In this situation, there is often a lot of bleeding in the mouth, which can be frightening.

Keep in  mind that blood mixes with saliva in the mouth and it usually looks worse than it actually is.  The  “Labial Frenum”, which is the piece of gum tissue in the fold of the upper lip above the 2 central incisors, often tears in a bad fall.  Usually this does not require stitches, but in bad cases they may be required. Apply pressure with a tissue or a gauze to stop the bleeding at home.                        

A baby tooth may have been knocked out of the normal position.

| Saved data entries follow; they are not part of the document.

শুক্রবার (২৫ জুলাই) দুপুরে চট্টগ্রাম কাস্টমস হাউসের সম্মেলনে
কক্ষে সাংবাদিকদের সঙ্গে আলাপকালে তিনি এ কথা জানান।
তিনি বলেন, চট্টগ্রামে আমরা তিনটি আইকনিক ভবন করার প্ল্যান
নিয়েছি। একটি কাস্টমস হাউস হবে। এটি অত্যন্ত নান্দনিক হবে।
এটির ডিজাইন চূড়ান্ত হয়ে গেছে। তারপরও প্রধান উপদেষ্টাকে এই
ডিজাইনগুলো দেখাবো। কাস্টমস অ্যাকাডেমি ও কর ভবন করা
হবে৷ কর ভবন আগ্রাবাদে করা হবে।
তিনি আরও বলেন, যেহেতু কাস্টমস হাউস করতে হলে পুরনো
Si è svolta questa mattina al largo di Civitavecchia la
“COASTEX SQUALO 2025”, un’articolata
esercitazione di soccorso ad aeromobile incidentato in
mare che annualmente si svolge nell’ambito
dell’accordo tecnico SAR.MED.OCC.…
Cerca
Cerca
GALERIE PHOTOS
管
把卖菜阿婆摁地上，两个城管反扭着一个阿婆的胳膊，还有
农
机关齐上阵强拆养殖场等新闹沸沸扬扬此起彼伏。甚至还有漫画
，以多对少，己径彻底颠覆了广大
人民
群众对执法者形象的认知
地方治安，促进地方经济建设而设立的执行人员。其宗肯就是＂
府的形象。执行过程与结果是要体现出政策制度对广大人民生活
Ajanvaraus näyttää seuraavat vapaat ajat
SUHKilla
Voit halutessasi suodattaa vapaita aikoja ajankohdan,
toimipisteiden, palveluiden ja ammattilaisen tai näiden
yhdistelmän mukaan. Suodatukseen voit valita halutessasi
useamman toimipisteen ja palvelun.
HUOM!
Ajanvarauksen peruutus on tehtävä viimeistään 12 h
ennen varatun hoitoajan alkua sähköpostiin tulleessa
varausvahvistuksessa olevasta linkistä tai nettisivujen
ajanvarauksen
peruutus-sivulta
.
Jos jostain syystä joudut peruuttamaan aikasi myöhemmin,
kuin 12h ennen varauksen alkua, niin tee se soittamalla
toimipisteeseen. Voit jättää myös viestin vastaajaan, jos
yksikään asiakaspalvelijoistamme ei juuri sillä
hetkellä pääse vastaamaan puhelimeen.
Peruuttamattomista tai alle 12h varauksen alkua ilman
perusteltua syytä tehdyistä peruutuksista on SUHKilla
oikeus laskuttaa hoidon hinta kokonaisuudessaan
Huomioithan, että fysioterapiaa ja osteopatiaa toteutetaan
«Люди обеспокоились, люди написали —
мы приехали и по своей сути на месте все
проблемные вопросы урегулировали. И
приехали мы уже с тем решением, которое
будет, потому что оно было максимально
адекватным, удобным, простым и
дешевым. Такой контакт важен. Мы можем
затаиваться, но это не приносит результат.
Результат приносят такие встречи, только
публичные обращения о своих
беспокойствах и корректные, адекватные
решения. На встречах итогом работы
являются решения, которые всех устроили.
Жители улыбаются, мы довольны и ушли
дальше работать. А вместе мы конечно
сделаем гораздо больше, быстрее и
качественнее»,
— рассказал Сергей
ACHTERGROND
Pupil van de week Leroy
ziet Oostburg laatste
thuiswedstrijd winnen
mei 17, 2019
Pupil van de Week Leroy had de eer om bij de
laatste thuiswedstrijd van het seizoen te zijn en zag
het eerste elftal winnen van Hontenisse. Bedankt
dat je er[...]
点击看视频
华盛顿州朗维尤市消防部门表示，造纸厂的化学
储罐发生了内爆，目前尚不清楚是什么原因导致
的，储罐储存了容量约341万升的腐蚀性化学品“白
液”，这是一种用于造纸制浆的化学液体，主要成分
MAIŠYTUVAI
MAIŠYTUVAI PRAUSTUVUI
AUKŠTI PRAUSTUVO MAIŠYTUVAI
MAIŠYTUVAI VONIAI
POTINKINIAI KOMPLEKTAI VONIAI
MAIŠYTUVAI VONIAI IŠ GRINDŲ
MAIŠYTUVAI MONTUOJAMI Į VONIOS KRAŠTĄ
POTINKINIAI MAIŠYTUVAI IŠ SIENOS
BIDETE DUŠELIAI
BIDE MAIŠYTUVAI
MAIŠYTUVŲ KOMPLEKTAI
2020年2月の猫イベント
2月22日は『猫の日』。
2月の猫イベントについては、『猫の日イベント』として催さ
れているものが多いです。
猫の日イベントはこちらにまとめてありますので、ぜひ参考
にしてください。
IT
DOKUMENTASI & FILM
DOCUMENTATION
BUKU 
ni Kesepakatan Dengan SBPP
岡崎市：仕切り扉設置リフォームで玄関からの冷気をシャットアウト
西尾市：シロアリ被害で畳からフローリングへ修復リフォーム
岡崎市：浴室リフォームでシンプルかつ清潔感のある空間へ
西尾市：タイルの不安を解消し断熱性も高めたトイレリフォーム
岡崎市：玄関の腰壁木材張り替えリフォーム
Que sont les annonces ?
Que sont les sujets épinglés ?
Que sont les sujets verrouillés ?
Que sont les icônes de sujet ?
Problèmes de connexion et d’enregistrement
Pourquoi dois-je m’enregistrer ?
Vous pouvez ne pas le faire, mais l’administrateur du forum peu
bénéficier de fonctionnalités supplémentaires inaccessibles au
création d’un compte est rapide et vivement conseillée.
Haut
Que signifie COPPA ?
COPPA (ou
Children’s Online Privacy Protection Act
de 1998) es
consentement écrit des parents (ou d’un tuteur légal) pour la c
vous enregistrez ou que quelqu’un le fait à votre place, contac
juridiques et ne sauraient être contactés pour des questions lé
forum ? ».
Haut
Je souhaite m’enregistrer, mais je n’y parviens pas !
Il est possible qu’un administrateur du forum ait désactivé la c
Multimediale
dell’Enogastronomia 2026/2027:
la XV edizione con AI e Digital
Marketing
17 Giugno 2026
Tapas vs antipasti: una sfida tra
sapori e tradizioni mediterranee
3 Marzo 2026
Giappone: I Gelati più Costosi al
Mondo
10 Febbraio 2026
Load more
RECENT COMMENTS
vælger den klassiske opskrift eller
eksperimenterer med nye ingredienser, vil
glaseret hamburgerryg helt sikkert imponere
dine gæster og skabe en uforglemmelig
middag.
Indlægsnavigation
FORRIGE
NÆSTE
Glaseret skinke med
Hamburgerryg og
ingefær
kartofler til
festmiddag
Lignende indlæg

We may re-position it,  or leave it alone and let it move back to its regular position over time.  This depends on the position of the tooth at the time of the visit.   A baby tooth that is knocked out completely is NOT put back in,  since it will likely fuse with the bone and cause problems later on.


An older child has a sports or playground accident and fractures one or more adult teeth

If you have the piece of the tooth that broke off, put the piece in milk and bring it to the office.  We will determine whether the piece can/should be reattached or whether the tooth should be repaired with resin material.

The size of the fracture will determine treatment.  If the pulp of the tooth was exposed in the fracture the tooth may need pulp treatment.


An older child has an accident and a permanent tooth is knocked out, or “avulsed”

Place the tooth in a sealed container of milk; make sure that the tooth is completely submerged.  If there is no milk available (and if the child is old enough), place the tooth under the tongue so that is is  bathed with saliva.

At the office we will clean the tooth and “re-implant” it into the socket.

Following that we will need to place a splint to help the tooth stay immobile and encourage healing.  The splint usually stays in place for 1 week.